Live cattle and feeder futures closed higher on Monday with front-month gains roughly $0.62–$1.02 for live cattle and $0.55–$0.85 for feeder contracts; December live cattle settled at $230.825 (+$1.025) while Feb and Apr contracts also rose about $1.00 and $0.625 respectively. The CME Feeder Cattle Index increased $0.60 to $347.37, and nearby feeder contracts like Jan 26 closed at $339.925 (+$0.825), signaling broad front-month strength across the complex.
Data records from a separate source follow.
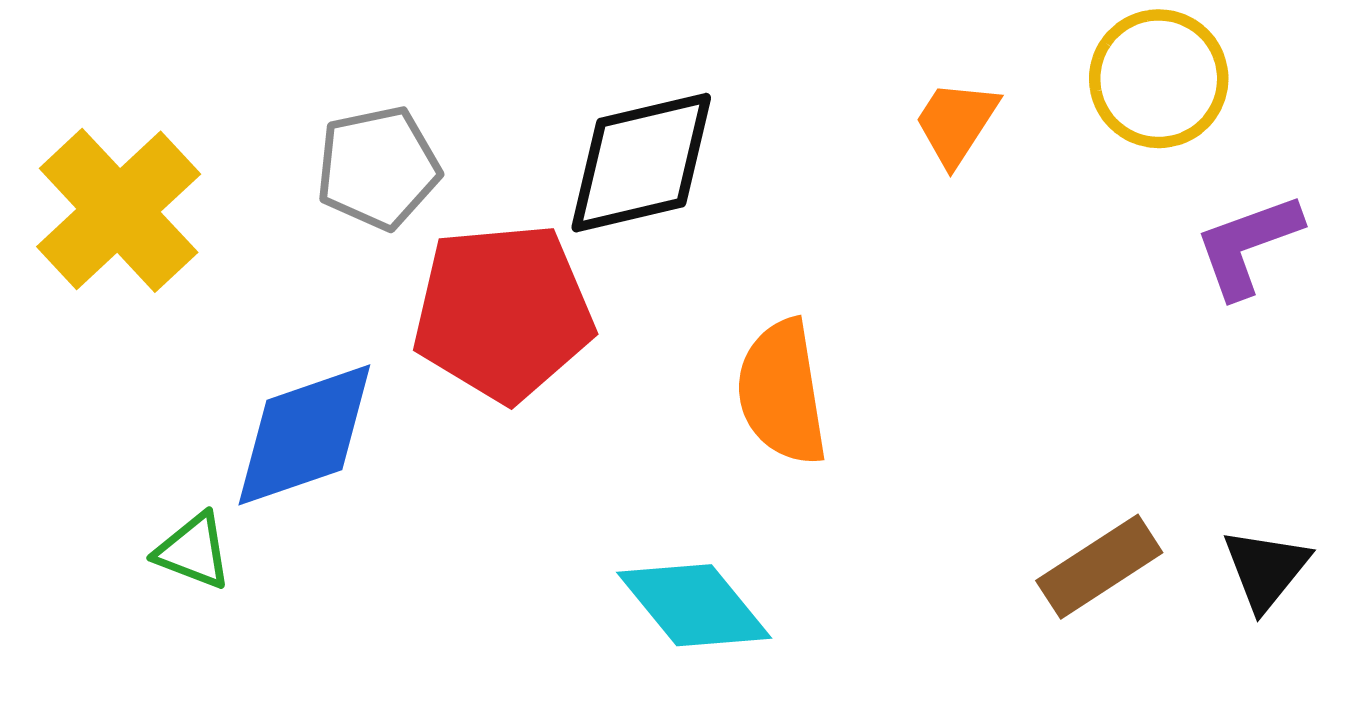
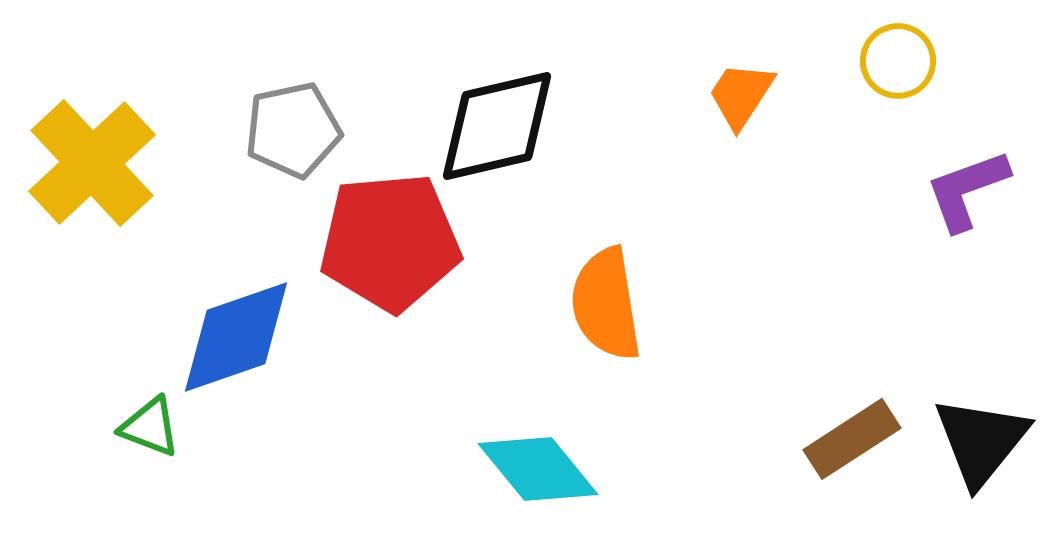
yellow circle: (1159, 79) -> (898, 61), size x0.7
black triangle: (1266, 569) -> (981, 441), size x1.4

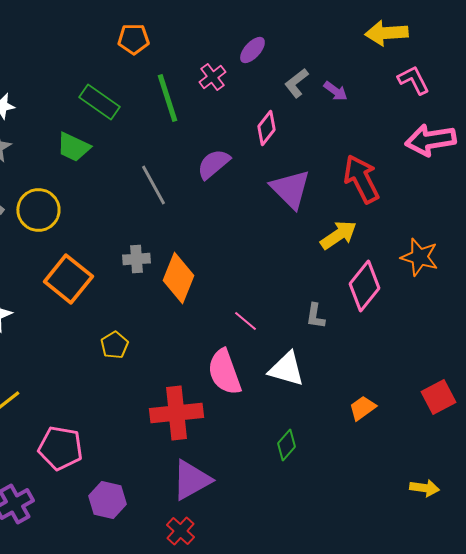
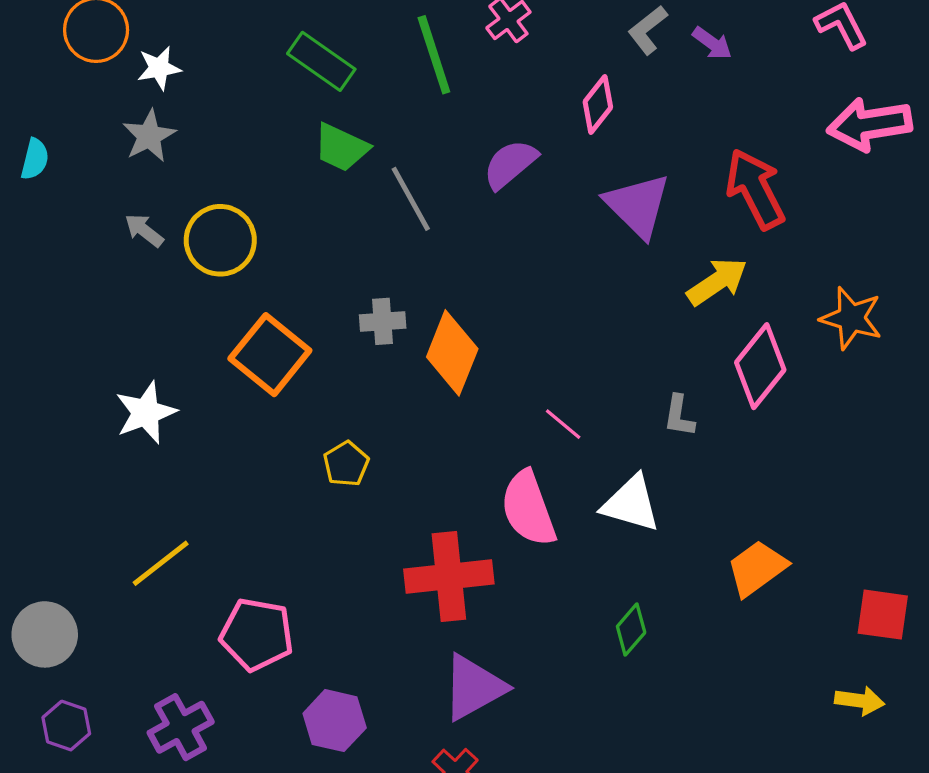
green trapezoid: (73, 147) -> (341, 148), moved
red square: (438, 397) -> (883, 615), moved, turned 36
orange trapezoid: (362, 408) -> (757, 568), size x1.4

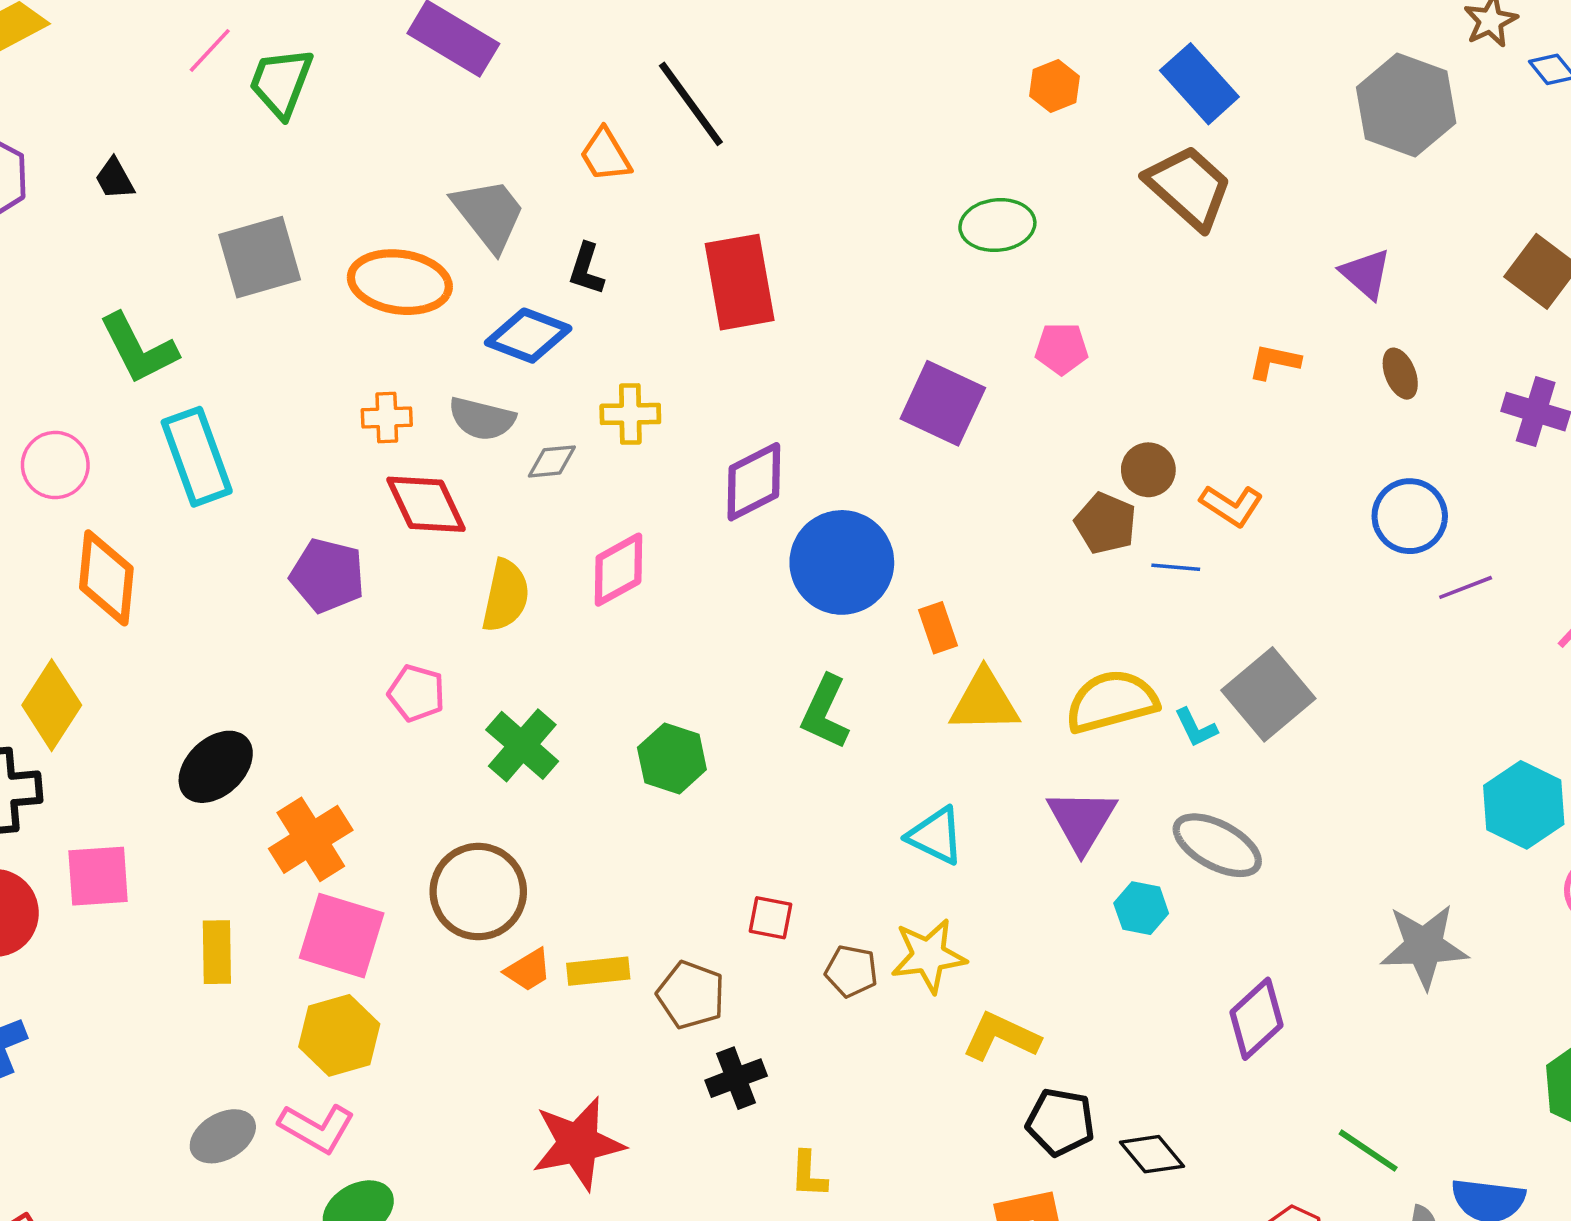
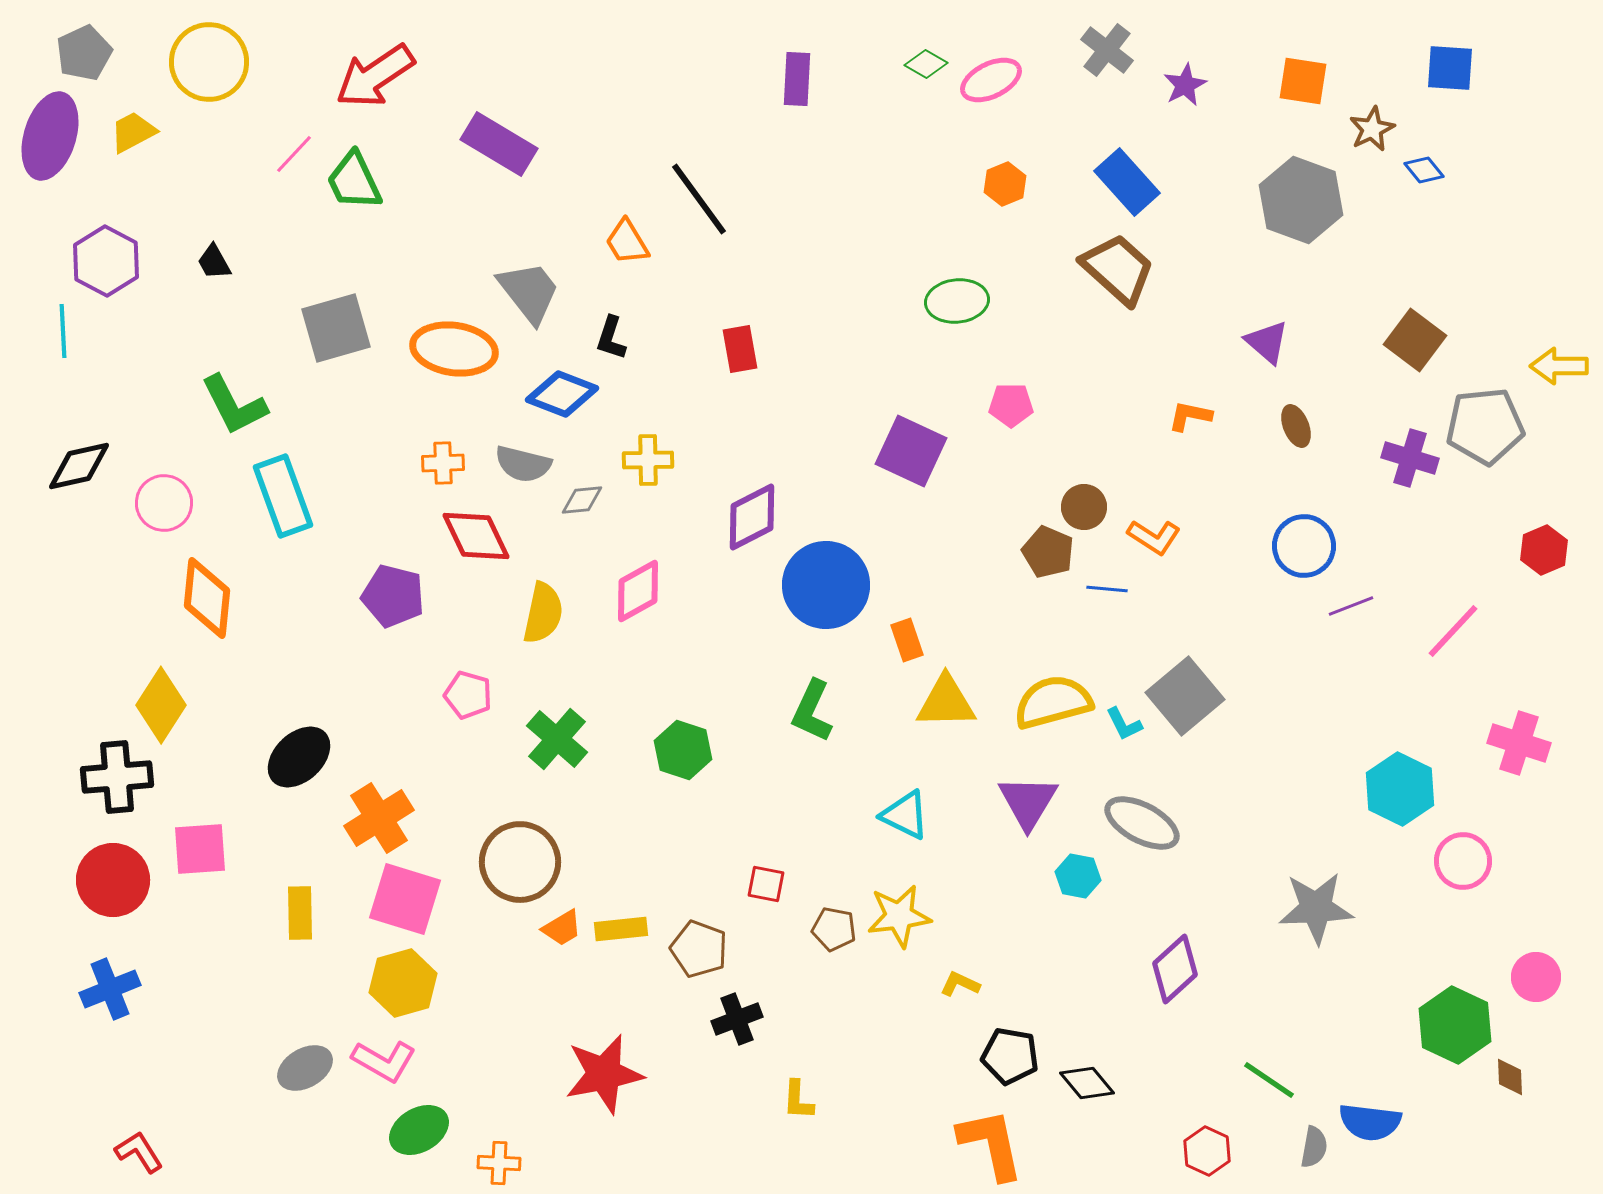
green trapezoid: (281, 82) -> (354, 181), turned -46
red rectangle: (740, 282) -> (740, 349), size x0.6
yellow L-shape: (1001, 1037) -> (960, 984), size x0.6

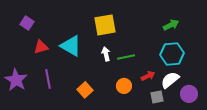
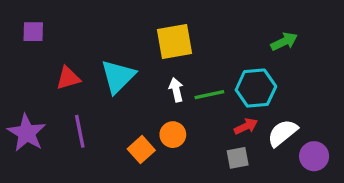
purple square: (27, 23) -> (33, 32), moved, turned -32
cyan triangle: (71, 46) -> (118, 76), turned 45
cyan hexagon: (172, 54) -> (256, 88), moved
orange circle: (124, 86) -> (173, 135), moved
gray square: (157, 97) -> (238, 158), moved

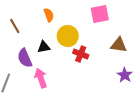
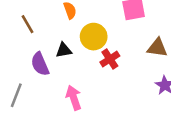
red cross: (81, 54) -> (110, 59), turned 35
pink arrow: (41, 78) -> (74, 98), moved

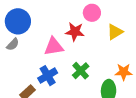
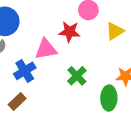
blue cross: (48, 76) -> (25, 71), moved

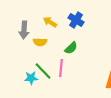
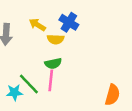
yellow semicircle: (40, 42) -> (56, 39), moved
green semicircle: (71, 48) -> (53, 63), moved, turned 32

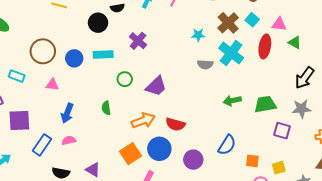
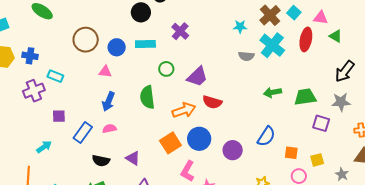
cyan rectangle: (17, 76) -> (55, 76), moved
pink triangle: (52, 85) -> (105, 72), moved
green semicircle: (106, 108) -> (147, 97), size x1.6
purple square: (19, 120) -> (59, 116), moved, size x0.6
red semicircle: (175, 124) -> (212, 102), moved

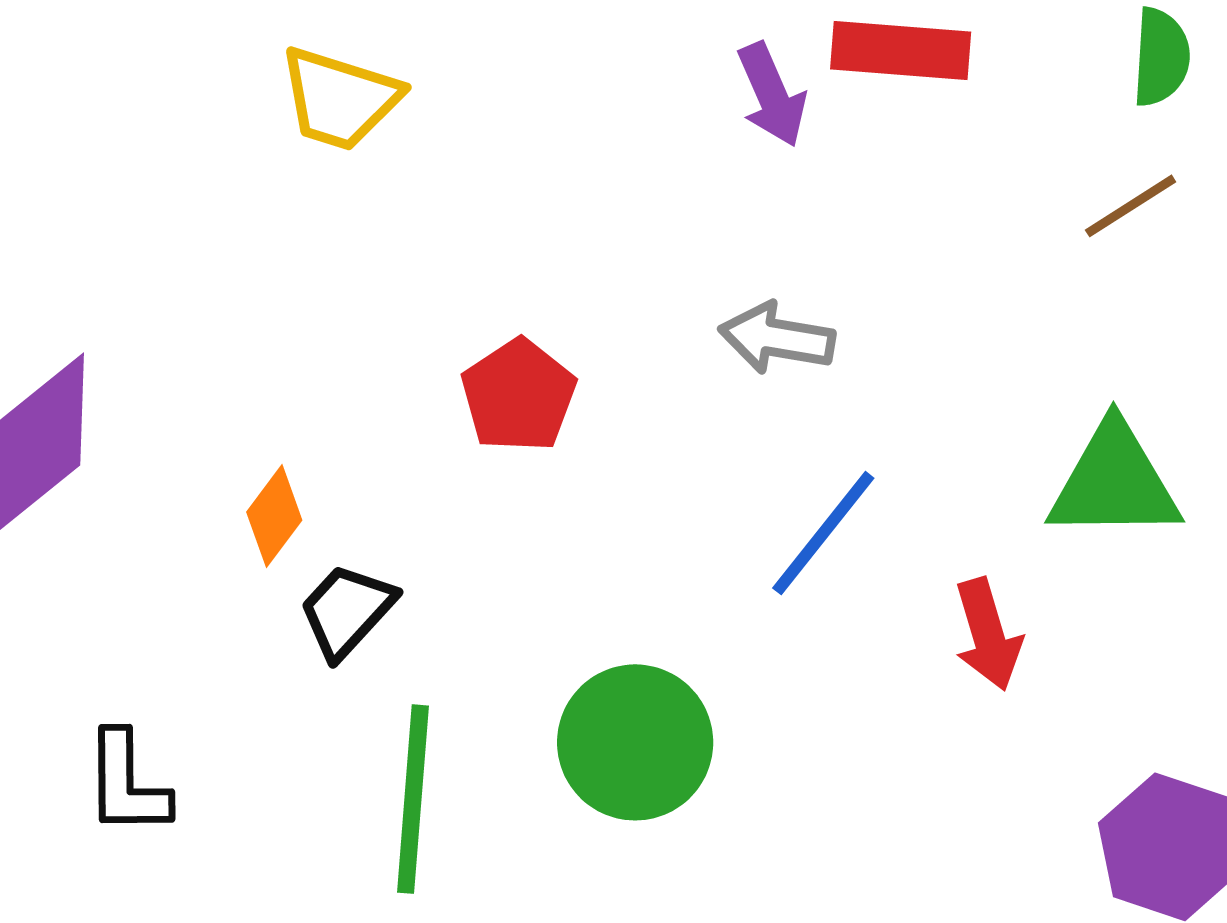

Cash markets and fundamentals appear supportive: most of the country traded at $230 with some northern sales to $234, USDA boxed beef Choice rose $2.02 to $359.46 and Select was up $3.08 to $347.30 narrowing the Choice/Select spread to $12.16, and beef export bookings hit a seven-week high at 17,148 MT with shipments the largest since January at 19,789 MT. USDA federally inspected slaughter was estimated at 110,000 head, roughly 5,000 below the prior Monday and 6,934 below the same day last year, which tightens near-term supply. Market positioning tempers the rally: managed money trimmed 4,420 live-cattle contracts to a net long of 92,911 (smallest since Oct 2024) and feeder specs cut 1,382 contracts to 16,048, indicating reduced speculative appetite. Calf prices showed weakness (steers down $5–10, heifers down $10–20) and higher OKC feeder receipts (8,500 head) add supply-side variability, so price direction depends on continued export demand and slaughter trends.